FDR's spending did not end the Great Depression. WWII did. Even then, the stock market did NOT get back to it's 1929 level until 1953.
 
Everything you listed is has no business in that bill. The "stimulus" spending bill is SUPPOSED to jump start the economy. Its SUPPOSED to be targetted at restoring confidence on wall street and within the financial sector (which is the real problem).

The bleeding heart welfare stuff in there should be in their own bills. The way that pork is distributed, the amount distributed, and the total amount in general is paramount to those bills are passed or failed. Instead, they're all wrapped up into one giant bill under the guise of something completely different. Thats false advertising calling this thing a stimulus with so much other junk in there.

Obama could have ridden this out and pumped smaller amounts of money into the system, given tax credits, and cut capital gains to boost the economy. Instead he goes into campaign mode and sells this snake oil bill to put more people on the governments tab and promote bad spending policy for states and the federal government for years to come. Bush got ripped from both sides over this kind of spending before. There's a reason why support for the bill has plummeted since the details have been made public.

Sadly, the economy isn't going to get sustainable rise out of this. You'd think we would have looked at Japan as an example by now. Obama is going to have raise revenue to pay for much of this and to someone like him that means taxes. Be prepared to see more job layoffs as companies tighten their belts.
 
FDR's spending did not end the Great Depression. WWII did. Even then, the stock market did NOT get back to it's 1929 level until 1953.
More correctly, sales of supplies to our allies before we became directly involved. Armies of domestic "Rosie the Riveters" kept the momentum going, my 87 year old Aunt among them. God bless her big Republican heart.
 
I swear if it weren't for historical revisionism, you right wingers would have nothing to say.

In your fantasy, the New Deal failed, Reagan's tax cuts saved the economy plus he won the Cold War.

The UCLA study has already been thoroughly discredited. "...Shlaes, having passed over the anything-goes" Laissez-faire "policies that led to the financial crash in 1929—and, to a great extent, the devastating economic losses that occurred between 1929 and Roosevelt’s 1933 inauguration—also completely leaves out any specific data on gross domestic product, incomes, consumer spending, production, investment or jobs even for the New Deal period she presumes to explain. Indeed, her pitch is based entirely on emotional misrepresentation.

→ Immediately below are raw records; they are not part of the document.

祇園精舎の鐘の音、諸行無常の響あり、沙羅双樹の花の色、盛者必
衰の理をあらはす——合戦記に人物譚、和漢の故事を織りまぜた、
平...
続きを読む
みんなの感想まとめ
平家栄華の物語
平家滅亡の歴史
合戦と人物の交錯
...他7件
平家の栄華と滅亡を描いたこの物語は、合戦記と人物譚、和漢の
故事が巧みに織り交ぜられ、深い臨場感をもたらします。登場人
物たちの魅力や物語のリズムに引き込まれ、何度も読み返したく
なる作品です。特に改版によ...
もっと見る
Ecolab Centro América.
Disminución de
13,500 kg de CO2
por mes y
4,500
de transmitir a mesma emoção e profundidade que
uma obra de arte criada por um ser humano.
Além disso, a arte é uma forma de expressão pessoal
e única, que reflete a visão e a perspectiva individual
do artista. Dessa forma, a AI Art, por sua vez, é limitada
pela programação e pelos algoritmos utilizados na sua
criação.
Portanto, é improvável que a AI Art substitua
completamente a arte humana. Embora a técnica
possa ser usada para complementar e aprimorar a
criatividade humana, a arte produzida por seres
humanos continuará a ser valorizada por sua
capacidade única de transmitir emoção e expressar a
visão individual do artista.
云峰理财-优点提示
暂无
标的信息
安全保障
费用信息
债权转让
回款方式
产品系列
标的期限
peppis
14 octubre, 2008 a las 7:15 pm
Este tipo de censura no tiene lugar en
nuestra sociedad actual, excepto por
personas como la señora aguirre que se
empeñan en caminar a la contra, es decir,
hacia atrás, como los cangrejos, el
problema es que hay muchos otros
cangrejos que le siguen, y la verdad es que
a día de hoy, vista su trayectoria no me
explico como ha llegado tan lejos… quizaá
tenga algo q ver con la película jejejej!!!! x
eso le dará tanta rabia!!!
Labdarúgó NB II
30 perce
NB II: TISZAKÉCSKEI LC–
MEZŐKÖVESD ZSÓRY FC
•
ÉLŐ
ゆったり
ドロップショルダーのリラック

The basic economic facts from the 1930s—according to the Department of Commerce, the Federal Reserve, and other official sources—are fundamentally different from the unsupported claims put forward by Shlaes and prominent in popular myth. The monthly data for industrial production show a near three-year collapse under President Hoover, ending when FDR came to office in March 1933. Production rocketed by 44 percent in the first three months of the New Deal and, by December 1936, had completely recovered to surpass its 1929 peak.
The "FDR Failed" Myth | OurFuture.org

Then we have the WSJ article. The editorial board at the WSJ is a collection of supply-side nuts who never pass on publishing any piece of crap that supports their crank economics. The article you cite is crap. Here's why it is crap: the authors discount all jobs created by the federal government under the WPA or the CCC or the like. Talk about sleight of hand to fool the reader.

That's what I love about some members of the American right - there is no history and facts are what we say they are.

I remember when Fred Barnes and Mort Kondracke tried pushing this right wing think tank nonsense about the 'failure' of the New Deal and they were properly discredited and mocked for lying.